Text shown:

Biomimetic peptide enriched nonwoven scaffolds promote calcium phosphate mineralisation

TL;DR

This study develops biomimetic, peptide-enriched nonwoven scaffolds that promote mineralization and support bone tissue repair, combining bioactive peptides with electrospun fibers for potential minimally invasive regenerative therapies.

Contribution

It introduces a novel cell-free scaffold approach using SAP-enriched electrospun fibers that enhance apatite mineralization and demonstrate biocompatibility for bone tissue engineering.

Findings

SAP-enriched scaffolds support apatite nucleation in vitro

Fibrous scaffolds retain significant peptide content over 7 days

Scaffolds are biocompatible with murine fibroblasts

Abstract

Cell-free translational strategies are needed to accelerate the repair of mineralised tissues, particularly large bone defects, using minimally invasive approaches. Regenerative bone scaffolds should ideally mimic aspects of the tissue's ECM over multiple length scales and enable surgical handling and fixation during implantation in vivo. Leveraging the knowledge gained with bioactive self-assembling peptides (SAPs) and SAP-enriched electrospun fibres, we presented a cell free approach for promoting mineralisation via apatite deposition and crystal growth, in vitro, of SAP-enriched nonwoven scaffolds. The nonwoven scaffold was made by electrospinning poly(epsilon-caprolactone) (PCL) in the presence of either peptide P11-4 (Ac-QQRFEWEFEQQ-Am) or P11-8 (Ac-QQRFOWOFEQQ-Am), in light of the polymer's fibre forming capability and its hydrolytic degradability as well as the well-known apatite nucleating capability of SAPs. The 11-residue family of peptides (P11-X) has the ability to self-assemble into beta-sheet ordered structures at the nano-scale and to generate hydrogels at the macroscopic scale, some of which are capable of promoting biomineralisation due to their apatite-nucleating capability. Both variants of SAP-enriched nonwoven used in this study were proven to be biocompatible with murine fibroblasts and supported nucleation and growth of apatite minerals in simulated body fluid (SBF) in vitro. The fibrous nonwoven provided a structurally robust scaffold, with the capability to control SAP release behaviour. Up to 75% of P11-4 and 45% of P11-8 were retained in the fibres after 7-day incubation in aqueous solution at pH 7.4. The encapsulation of SAP in a nonwoven system with apatite-forming as well as localised and long-term SAP delivery capabilities is appealing as a potential means of achieving cost-effective bone repair therapy for critical size defects.

Provided records:
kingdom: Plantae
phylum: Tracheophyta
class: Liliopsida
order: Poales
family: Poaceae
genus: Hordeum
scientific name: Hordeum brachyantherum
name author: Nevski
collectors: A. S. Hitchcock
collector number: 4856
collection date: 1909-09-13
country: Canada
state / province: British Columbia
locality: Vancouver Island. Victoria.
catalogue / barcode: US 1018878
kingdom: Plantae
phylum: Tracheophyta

What this task involves:
In the text on peptide-enriched nonwoven scaffolds, how much P11-8 remained in the fibers after 7 days of incubation in aqueous solution at pH 7.4?

Solution to this exercise:
Up to 45% of P11-8 was retained.